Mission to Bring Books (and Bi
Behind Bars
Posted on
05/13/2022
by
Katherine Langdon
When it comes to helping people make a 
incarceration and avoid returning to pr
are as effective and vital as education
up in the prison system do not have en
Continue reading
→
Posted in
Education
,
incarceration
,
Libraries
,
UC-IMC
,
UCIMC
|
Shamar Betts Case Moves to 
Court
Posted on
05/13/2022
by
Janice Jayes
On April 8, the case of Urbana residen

========================================

**Exercise directions**. Rewrite the data above with each instance of "Posted on" changed to "Published on", leaving every other line untouched.

**Solution to the problem**.
Mission to Bring Books (and Bi
Behind Bars
Published on
05/13/2022
by
Katherine Langdon
When it comes to helping people make a 
incarceration and avoid returning to pr
are as effective and vital as education
up in the prison system do not have en
Continue reading
→
Posted in
Education
,
incarceration
,
Libraries
,
UC-IMC
,
UCIMC
|
Shamar Betts Case Moves to 
Court
Published on
05/13/2022
by
Janice Jayes
On April 8, the case of Urbana residen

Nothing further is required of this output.